Mikroarchitektur in variantenreicher Gestalt(ung)
Im gewissen Rahmen ihrer ursprünglichen Morphologie sind den Modulen stilistisch keine Grenzen gesetzt. Anlässlich der Mailänder Möbelmesse 2018 präsentierte das Unternehmen gemeinsam mit Partnern in mehreren Installationen mögliche Formen ihrer Mikroarchitektur. Dabei wurden nicht nur die Vielfalt der Fassadengestaltung oder der Grad eines hochwertigen Innenausbaus deutlich, sondern auch die Möglichkeiten, Modulensembles zu ganzen Gebäuden zu konfigurieren. Da die einzelnen Quader variabel in der Horizontalen und Vertikalen miteinander verbunden werden können, lassen sich individuelle Mehrraumlösungen schaffen. Durch ihr geringes Eigengewicht können die Quader gestapelt, aber auch in bestehende Gebäudestrukturen integriert werden. Die kurze Bauzeit, Transportfähigkeit und kostengünstige Bauweise scheint eine denkbare Lösung für temporäre, oder dauerhafte Wohnraumkonzepte zu sein. Daneben stellt der Hersteller auch weitere Nutzungsarten in Aussicht. Vom Büroraum über das Hotel, Boarding House oder Studentenwohnheim, bis hin zur Senioreneinrichtung oder sogar Reha-Klinik können die Container umfunktioniert werden.

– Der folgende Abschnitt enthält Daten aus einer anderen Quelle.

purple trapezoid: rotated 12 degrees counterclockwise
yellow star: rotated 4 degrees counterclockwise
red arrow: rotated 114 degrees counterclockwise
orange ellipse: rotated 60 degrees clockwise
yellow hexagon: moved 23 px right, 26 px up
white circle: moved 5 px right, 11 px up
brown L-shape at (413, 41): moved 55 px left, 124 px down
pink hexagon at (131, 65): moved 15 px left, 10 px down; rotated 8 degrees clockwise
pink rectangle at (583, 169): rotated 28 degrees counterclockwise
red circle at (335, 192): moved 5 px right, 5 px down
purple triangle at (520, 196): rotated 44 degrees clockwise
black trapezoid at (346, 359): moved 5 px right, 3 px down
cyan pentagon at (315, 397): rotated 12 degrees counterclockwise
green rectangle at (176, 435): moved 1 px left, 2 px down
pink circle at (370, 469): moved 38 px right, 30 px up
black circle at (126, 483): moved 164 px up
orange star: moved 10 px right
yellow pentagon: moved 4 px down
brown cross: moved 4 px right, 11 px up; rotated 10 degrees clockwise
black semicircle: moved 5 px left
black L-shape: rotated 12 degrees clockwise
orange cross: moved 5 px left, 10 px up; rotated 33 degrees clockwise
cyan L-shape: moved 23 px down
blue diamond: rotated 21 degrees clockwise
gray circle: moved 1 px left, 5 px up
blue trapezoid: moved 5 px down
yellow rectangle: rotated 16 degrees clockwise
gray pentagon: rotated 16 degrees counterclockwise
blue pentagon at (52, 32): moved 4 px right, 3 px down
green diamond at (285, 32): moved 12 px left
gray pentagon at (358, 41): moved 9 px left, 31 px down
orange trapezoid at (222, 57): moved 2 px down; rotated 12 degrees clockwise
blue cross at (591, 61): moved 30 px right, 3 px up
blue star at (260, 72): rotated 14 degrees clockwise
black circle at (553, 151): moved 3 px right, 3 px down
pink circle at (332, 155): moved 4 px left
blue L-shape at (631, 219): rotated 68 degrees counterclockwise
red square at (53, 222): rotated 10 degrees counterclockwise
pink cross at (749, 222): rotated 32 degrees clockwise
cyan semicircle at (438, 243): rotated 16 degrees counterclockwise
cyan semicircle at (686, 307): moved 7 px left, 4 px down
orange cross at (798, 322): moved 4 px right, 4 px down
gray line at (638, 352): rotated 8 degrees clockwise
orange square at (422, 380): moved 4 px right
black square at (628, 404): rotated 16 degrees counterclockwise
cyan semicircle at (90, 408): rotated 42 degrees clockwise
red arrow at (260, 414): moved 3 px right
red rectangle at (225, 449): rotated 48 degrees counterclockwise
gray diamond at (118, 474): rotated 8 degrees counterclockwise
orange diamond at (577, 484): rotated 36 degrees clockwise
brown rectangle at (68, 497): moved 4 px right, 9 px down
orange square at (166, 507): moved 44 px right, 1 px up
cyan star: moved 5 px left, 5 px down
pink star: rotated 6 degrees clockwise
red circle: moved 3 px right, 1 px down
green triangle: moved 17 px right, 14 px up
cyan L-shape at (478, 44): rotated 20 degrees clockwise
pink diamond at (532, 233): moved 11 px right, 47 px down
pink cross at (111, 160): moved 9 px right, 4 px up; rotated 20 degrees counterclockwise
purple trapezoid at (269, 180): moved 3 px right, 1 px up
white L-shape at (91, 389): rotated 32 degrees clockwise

Vom Upcycling zum Recycling-Produkt
Auch langfristig verschreibt sich das Neuraumkonzept der Energie- und Rohstoffeffizienz: Mit dem innovativen Dämmverfahren liegt die Mikroarchitektur über EnEV-Standard. Alle verwendeten Materialien können am Ende des Containerlebenszyklus sortenrein getrennt und 100 % recycelt werden. Und da meist mobile Punktfundamente ausreichen, wird das Grundstück geschont und rückstandsfrei geräumt. Ein vielversprechendes Konzept, das bereits in früher Unternehmensgeschichte mehrfach ausgezeichnet wurde. Containerwerk ging als Sieger des Green Product Awards 2018 in der Kategorie Architektur hervor, wurde bei der Initiative „Deutschland – Land der Ideen“ des Bundes zu einem der 100 innovativsten Unternehmen Deutschlands gekürt und wurde bei den GreenTec Awards, die die weltweit besten Projekte im Bereich Umwelt- und Ressourcenschutz auszeichnet, mit zwei Finalisten-Titeln geehrt: in der Kategorie »Bauen & Wohnen« sowie mit dem Start-up Sonderpreis 2018.